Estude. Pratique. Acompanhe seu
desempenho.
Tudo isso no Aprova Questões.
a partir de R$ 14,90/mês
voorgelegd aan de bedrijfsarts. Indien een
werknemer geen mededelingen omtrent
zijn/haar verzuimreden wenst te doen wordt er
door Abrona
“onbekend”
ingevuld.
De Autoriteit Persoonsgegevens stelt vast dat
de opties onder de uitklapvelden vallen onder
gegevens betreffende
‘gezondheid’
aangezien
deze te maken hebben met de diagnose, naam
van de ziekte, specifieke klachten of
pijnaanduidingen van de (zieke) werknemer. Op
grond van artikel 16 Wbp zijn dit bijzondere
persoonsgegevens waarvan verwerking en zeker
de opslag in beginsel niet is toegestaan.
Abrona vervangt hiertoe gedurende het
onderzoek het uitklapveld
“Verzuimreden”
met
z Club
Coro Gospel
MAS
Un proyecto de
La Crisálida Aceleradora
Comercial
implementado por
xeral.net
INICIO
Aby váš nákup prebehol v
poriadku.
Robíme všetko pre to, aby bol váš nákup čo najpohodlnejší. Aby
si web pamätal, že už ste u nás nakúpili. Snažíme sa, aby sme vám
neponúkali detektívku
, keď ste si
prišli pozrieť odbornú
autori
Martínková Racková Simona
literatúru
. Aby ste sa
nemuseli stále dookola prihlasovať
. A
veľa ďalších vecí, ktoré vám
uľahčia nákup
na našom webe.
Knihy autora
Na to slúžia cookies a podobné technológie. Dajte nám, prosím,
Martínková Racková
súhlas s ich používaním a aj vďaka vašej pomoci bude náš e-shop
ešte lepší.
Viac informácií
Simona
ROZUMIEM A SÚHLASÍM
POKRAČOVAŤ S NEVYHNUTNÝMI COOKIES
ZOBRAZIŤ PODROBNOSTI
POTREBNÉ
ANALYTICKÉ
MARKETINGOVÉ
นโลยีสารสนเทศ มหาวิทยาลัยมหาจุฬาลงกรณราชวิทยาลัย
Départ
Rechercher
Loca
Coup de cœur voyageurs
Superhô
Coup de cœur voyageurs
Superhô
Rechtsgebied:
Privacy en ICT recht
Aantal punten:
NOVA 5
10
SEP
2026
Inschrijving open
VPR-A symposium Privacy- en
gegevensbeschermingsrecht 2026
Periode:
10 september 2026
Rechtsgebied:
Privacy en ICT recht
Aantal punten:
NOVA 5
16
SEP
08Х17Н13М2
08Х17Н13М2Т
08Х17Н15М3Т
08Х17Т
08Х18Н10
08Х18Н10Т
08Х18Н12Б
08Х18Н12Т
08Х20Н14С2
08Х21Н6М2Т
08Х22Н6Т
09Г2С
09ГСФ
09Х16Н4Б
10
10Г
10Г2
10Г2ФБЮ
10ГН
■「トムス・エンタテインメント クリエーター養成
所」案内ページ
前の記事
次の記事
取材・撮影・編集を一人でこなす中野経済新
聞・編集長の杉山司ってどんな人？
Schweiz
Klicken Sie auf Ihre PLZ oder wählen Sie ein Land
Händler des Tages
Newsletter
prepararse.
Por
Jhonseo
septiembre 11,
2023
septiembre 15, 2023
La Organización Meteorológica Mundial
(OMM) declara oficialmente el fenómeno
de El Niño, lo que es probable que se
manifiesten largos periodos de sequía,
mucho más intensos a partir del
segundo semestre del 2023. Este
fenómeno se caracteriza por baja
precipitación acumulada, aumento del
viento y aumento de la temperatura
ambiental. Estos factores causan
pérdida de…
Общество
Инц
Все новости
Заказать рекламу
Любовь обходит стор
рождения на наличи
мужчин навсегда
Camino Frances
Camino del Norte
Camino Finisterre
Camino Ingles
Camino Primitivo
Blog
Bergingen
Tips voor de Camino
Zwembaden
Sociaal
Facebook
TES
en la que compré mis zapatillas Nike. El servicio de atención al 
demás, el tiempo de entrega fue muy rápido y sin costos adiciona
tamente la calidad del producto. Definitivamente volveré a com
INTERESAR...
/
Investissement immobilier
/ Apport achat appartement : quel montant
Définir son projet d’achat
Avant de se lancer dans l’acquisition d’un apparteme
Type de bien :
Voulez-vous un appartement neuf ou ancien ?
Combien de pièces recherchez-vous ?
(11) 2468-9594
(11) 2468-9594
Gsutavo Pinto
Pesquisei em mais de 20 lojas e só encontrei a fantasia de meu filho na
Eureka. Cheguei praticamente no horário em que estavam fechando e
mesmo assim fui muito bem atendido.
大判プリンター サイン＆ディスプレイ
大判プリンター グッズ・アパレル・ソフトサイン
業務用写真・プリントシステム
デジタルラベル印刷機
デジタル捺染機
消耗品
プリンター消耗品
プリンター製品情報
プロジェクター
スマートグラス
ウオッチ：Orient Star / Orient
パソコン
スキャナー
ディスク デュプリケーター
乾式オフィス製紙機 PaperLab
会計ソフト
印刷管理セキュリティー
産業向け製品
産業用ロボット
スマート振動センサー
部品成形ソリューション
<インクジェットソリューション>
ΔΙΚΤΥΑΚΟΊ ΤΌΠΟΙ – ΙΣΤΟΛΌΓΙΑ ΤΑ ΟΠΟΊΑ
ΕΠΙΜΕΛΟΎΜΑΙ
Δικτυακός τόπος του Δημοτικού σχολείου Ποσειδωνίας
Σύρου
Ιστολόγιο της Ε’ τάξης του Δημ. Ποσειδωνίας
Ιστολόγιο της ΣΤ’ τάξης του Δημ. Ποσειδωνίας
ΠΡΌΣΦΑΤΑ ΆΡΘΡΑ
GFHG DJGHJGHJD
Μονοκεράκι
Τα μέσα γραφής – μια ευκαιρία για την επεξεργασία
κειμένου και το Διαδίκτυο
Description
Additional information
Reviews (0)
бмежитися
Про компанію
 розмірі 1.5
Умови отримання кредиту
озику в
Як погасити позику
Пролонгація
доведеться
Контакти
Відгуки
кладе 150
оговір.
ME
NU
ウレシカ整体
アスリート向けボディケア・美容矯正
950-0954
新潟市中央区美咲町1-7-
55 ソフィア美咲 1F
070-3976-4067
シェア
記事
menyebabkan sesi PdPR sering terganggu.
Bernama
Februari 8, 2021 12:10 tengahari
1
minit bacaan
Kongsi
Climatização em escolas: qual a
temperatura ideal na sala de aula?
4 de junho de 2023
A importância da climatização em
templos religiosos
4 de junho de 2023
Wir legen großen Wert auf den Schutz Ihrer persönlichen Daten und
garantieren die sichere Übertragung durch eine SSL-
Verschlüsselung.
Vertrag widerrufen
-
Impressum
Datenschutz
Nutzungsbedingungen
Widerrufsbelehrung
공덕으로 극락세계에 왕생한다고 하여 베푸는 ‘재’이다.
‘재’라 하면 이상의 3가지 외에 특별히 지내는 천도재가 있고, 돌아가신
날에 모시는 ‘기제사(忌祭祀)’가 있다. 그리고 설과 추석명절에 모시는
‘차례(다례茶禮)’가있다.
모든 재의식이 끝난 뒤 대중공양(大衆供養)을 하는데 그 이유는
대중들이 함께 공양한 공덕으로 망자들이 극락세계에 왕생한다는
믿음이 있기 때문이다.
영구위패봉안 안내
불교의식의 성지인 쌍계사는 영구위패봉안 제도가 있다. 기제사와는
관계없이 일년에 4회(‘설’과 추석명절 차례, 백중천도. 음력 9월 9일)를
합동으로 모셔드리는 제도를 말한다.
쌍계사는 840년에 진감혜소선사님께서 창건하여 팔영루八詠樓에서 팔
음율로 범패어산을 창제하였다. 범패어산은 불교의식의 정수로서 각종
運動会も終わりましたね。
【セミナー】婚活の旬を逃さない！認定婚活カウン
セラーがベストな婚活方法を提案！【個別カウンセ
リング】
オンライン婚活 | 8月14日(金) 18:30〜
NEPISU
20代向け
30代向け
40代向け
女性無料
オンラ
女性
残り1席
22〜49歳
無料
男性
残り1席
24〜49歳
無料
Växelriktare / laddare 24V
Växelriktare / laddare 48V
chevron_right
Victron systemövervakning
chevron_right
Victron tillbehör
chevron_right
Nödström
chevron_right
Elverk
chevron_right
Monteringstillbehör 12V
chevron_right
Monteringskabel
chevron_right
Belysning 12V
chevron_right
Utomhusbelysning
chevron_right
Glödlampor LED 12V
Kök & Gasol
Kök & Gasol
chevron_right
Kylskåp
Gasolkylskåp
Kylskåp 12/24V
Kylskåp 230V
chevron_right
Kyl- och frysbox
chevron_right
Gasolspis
----------
_Task description:_
Output an exact copy of the lines from the one holding "ディスク デュプリケーター" to the last line of the data, inclusive, and nothing beyond that range.

_Response to the exercise:_
ディスク デュプリケーター
乾式オフィス製紙機 PaperLab
会計ソフト
印刷管理セキュリティー
産業向け製品
産業用ロボット
スマート振動センサー
部品成形ソリューション
<インクジェットソリューション>
ΔΙΚΤΥΑΚΟΊ ΤΌΠΟΙ – ΙΣΤΟΛΌΓΙΑ ΤΑ ΟΠΟΊΑ
ΕΠΙΜΕΛΟΎΜΑΙ
Δικτυακός τόπος του Δημοτικού σχολείου Ποσειδωνίας
Σύρου
Ιστολόγιο της Ε’ τάξης του Δημ. Ποσειδωνίας
Ιστολόγιο της ΣΤ’ τάξης του Δημ. Ποσειδωνίας
ΠΡΌΣΦΑΤΑ ΆΡΘΡΑ
GFHG DJGHJGHJD
Μονοκεράκι
Τα μέσα γραφής – μια ευκαιρία για την επεξεργασία
κειμένου και το Διαδίκτυο
Description
Additional information
Reviews (0)
бмежитися
Про компанію
 розмірі 1.5
Умови отримання кредиту
озику в
Як погасити позику
Пролонгація
доведеться
Контакти
Відгуки
кладе 150
оговір.
ME
NU
ウレシカ整体
アスリート向けボディケア・美容矯正
950-0954
新潟市中央区美咲町1-7-
55 ソフィア美咲 1F
070-3976-4067
シェア
記事
menyebabkan sesi PdPR sering terganggu.
Bernama
Februari 8, 2021 12:10 tengahari
1
minit bacaan
Kongsi
Climatização em escolas: qual a
temperatura ideal na sala de aula?
4 de junho de 2023
A importância da climatização em
templos religiosos
4 de junho de 2023
Wir legen großen Wert auf den Schutz Ihrer persönlichen Daten und
garantieren die sichere Übertragung durch eine SSL-
Verschlüsselung.
Vertrag widerrufen
-
Impressum
Datenschutz
Nutzungsbedingungen
Widerrufsbelehrung
공덕으로 극락세계에 왕생한다고 하여 베푸는 ‘재’이다.
‘재’라 하면 이상의 3가지 외에 특별히 지내는 천도재가 있고, 돌아가신
날에 모시는 ‘기제사(忌祭祀)’가 있다. 그리고 설과 추석명절에 모시는
‘차례(다례茶禮)’가있다.
모든 재의식이 끝난 뒤 대중공양(大衆供養)을 하는데 그 이유는
대중들이 함께 공양한 공덕으로 망자들이 극락세계에 왕생한다는
믿음이 있기 때문이다.
영구위패봉안 안내
불교의식의 성지인 쌍계사는 영구위패봉안 제도가 있다. 기제사와는
관계없이 일년에 4회(‘설’과 추석명절 차례, 백중천도. 음력 9월 9일)를
합동으로 모셔드리는 제도를 말한다.
쌍계사는 840년에 진감혜소선사님께서 창건하여 팔영루八詠樓에서 팔
음율로 범패어산을 창제하였다. 범패어산은 불교의식의 정수로서 각종
運動会も終わりましたね。
【セミナー】婚活の旬を逃さない！認定婚活カウン
セラーがベストな婚活方法を提案！【個別カウンセ
リング】
オンライン婚活 | 8月14日(金) 18:30〜
NEPISU
20代向け
30代向け
40代向け
女性無料
オンラ
女性
残り1席
22〜49歳
無料
男性
残り1席
24〜49歳
無料
Växelriktare / laddare 24V
Växelriktare / laddare 48V
chevron_right
Victron systemövervakning
chevron_right
Victron tillbehör
chevron_right
Nödström
chevron_right
Elverk
chevron_right
Monteringstillbehör 12V
chevron_right
Monteringskabel
chevron_right
Belysning 12V
chevron_right
Utomhusbelysning
chevron_right
Glödlampor LED 12V
Kök & Gasol
Kök & Gasol
chevron_right
Kylskåp
Gasolkylskåp
Kylskåp 12/24V
Kylskåp 230V
chevron_right
Kyl- och frysbox
chevron_right
Gasolspis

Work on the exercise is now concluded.